There has been a lot of talk in the U.S. about infrastructure recently. This brings attention to construction materials and the feasibility of using smart materials, which incorporate more carbon. But higher carbon levels can decrease the performance and durability.
A professor at Northwestern University in Illinois developed a smarter concrete that is more durable and functional. She enhanced ordinary concrete with the nanomaterial graphene — a super-strong material composed of a single layer of carbon atoms.
“The role of nanoparticles in this application has not been understood before now, so this is a major breakthrough,” engineering professor Ange-Therese Akono said in a news release.
The nanomaterial is created through a high-tech, four-step process that uses deionized water, ultrasonic energy, and digital equipment like an electron microscope.

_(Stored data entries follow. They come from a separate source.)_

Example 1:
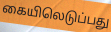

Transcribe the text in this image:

கையிலெடுப்பது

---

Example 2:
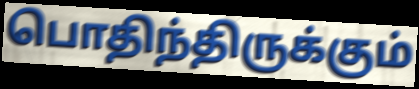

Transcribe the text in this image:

பொதிந்திருக்கும்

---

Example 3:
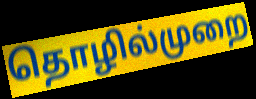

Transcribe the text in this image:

தொழில்முறை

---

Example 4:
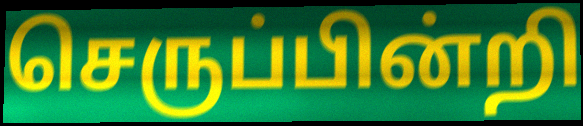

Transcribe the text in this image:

செருப்பின்றி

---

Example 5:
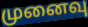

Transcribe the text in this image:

முனைவு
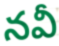
నవీ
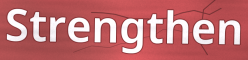
Strengthen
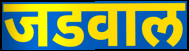
जडवाल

Concrete typically undergoes “fracture testing” to determine its strength. The process uses light beams, but it takes a lot of time and materials. Akono instead “scratch tested” her nanomaterials by electronically probing them to determine their strength and likelihood to fracture.

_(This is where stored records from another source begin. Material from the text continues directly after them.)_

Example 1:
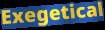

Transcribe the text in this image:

Exegetical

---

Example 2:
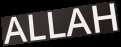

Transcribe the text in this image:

ALLAH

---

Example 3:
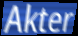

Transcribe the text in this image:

Akter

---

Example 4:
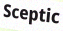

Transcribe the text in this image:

Sceptic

“My method is applied directly at the micrometer and nanometer scales, which saves a considerable amount of time,” Akono said. “And then based on this, we can understand how materials behave, how they crack, and ultimately predict their resistance to fracture.”

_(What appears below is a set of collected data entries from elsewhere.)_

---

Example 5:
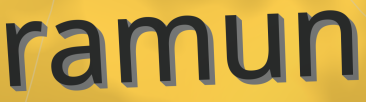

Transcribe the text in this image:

ramun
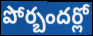
పోర్బందర్లో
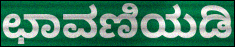
ಛಾವಣಿಯಡಿ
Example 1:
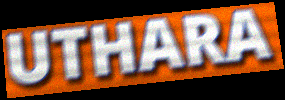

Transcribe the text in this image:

UTHARA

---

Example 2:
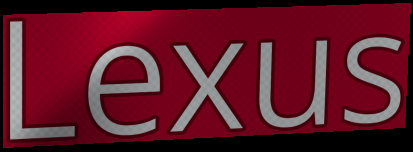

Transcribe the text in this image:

Lexus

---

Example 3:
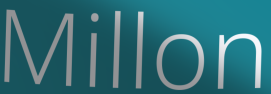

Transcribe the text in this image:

Millon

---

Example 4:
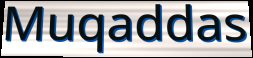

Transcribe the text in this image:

Muqaddas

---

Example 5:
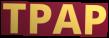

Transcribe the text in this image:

TPAP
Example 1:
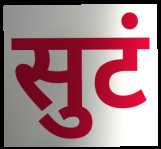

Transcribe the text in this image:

सुटं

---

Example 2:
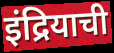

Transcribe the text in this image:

इंद्रियाची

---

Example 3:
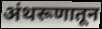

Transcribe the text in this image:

अंथरूणातून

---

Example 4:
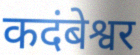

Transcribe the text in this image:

कदंबेश्वर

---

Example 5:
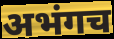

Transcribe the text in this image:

अभंगच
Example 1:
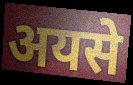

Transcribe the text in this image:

अयसे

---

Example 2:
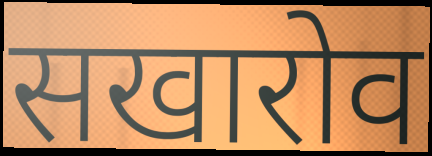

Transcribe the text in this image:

सखारोव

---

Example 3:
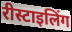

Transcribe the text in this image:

रीस्टाइलिंग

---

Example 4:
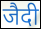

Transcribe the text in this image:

जैदी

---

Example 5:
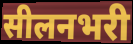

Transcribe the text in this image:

सीलनभरी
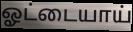
ஓட்டையாய்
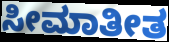
ಸೀಮಾತೀತ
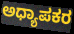
ಅಧ್ಯಾಪಕರ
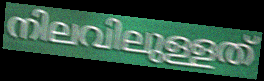
നിലവിലുള്ളത്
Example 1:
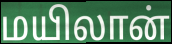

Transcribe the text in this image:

மயிலான்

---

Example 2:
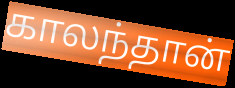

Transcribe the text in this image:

காலந்தான்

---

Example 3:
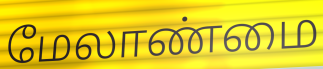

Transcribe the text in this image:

மேலாண்மை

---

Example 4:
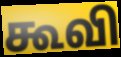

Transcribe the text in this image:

கூவி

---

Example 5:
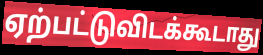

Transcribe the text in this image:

ஏற்பட்டுவிடக்கூடாது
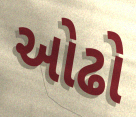
ઓઢો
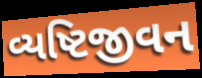
વ્યષ્ટિજીવન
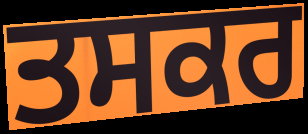
ਤਸਕਰ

Akono determined that incorporating even a small amount of graphene enhances the concrete’s fracture resistance as well as its resistance to water penetration. This type of nanomaterial-enhanced concrete is also lighter.
Increasing the durability reduces the amount of concrete needed for each structure, and therefore lowers concrete’s carbon footprint, according to the research. This research has implications not just for greener construction, but also for optimally incorporating sensors into concrete for infrastructure monitoring.
Akono intends to further advance this research by increasing the amount of nanomaterials and exploring the use of construction waste as a concrete material.